Но я уже сказал, что поэты того времени такими вопросами не задавались. Действительность, правда не интересовали их, и, всей душой тяготея к придворной жизни, они пели о недостатках этой жизни, воспевая другую жизнь, которой они не знали, которой даже не существовало вообще.
Вполне понятно, что при таких обстоятельствах французская пастораль воспевала просто маскарад. Изящные маркизы, не теряя ничего в своей прелести и изяществе, беззаботно пасли стада среди вечно зеленых лугов и вечно юных лесов. Впрочем, и эти стада были совершенно особые, стилизованные, облагороженные. Само слово «буколический» происходило от греческого глагола, означающего «пасти быков». Но таких неблаговоспитанных животных, как быки, не было в поэтических стадах у французских буколиков: изящные маркизы пасли разукрашенных ленточками и цветами овец да баранов с вызолоченными рогами!
Надеюсь, что читатели уже поняли теперь, что я хотел сказать, называя героиню предлагаемых романов, Луизу де Лавальер, «пастушкой королевского двора». По существу Лавальер была именно вот такой маскарадной «пастушкой», мыслимой лишь в манерных поэтических измышлениях.
Я отнюдь не хочу заклеймить этим намять грациознейшей и бескорыстнейшей из всех фавориток французских королей обвинением в сознательном лицемерии и комедиантстве.
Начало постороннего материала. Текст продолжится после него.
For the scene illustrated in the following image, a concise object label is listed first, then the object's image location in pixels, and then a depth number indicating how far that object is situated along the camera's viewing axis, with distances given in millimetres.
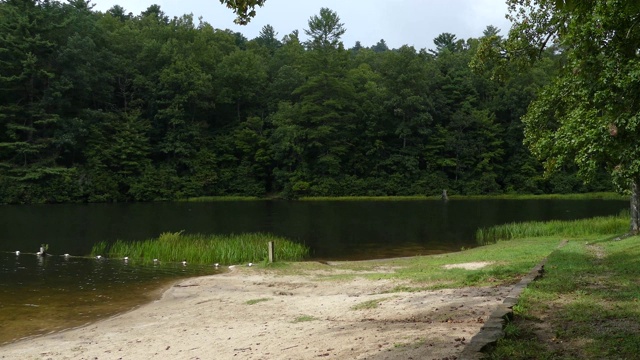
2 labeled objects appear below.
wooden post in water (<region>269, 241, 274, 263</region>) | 20559
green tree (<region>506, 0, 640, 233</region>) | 10258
Но ведь творцы пасторалей так же искренне воспевали прелести несуществующей сельской идиллии, как искренне проливали над чтением этих пасторалей сочувственные слезы нарядные маркизы, неспособные жить вне душной атмосферы двора. Так и Лавальер, духовно облекаясь в маскарадный костюм, искренне считала себя настоящей пастушкой. Если бы Луизу не влекло к заманчивой жизни королевского двора, она всегда нашла бы возможность уговорить свою мать, по второму мужу– маркизу Сэн-При, оставить ее в тихом и живописном замке Лавальер, где не было только роскоши, но было все, способное с лихвой удовлетворить насущнейшие потребности для идиллической жизни. Однако уже с этого момента в жизни Луизы обнаруживается разлад между самой верой и открыто высказываемым символом ее. Говоря о своей приверженности к идиллической сельской жизни, девушка не без внутреннего удовольствия устремилась ко двору. Мечтая вслух о платонической любви, превознося чистоту и верность единому, она оставалась внутренне крайне чувственной, была очень влюбчивой, вздрагивала от малейшего прикосновения мужской руки. Короля Людовика Четырнадцатого она полюбила искренне, глубоко, но, как видно из всего, полюбила в нем гораздо более сан, чем мужчину, что не мешало ей, однако, высказывать вслух сетования, почему «ее Луи» – не простой пастушок, с которым она могла бы наслаждаться действительным тихим, идиллическим счастьем!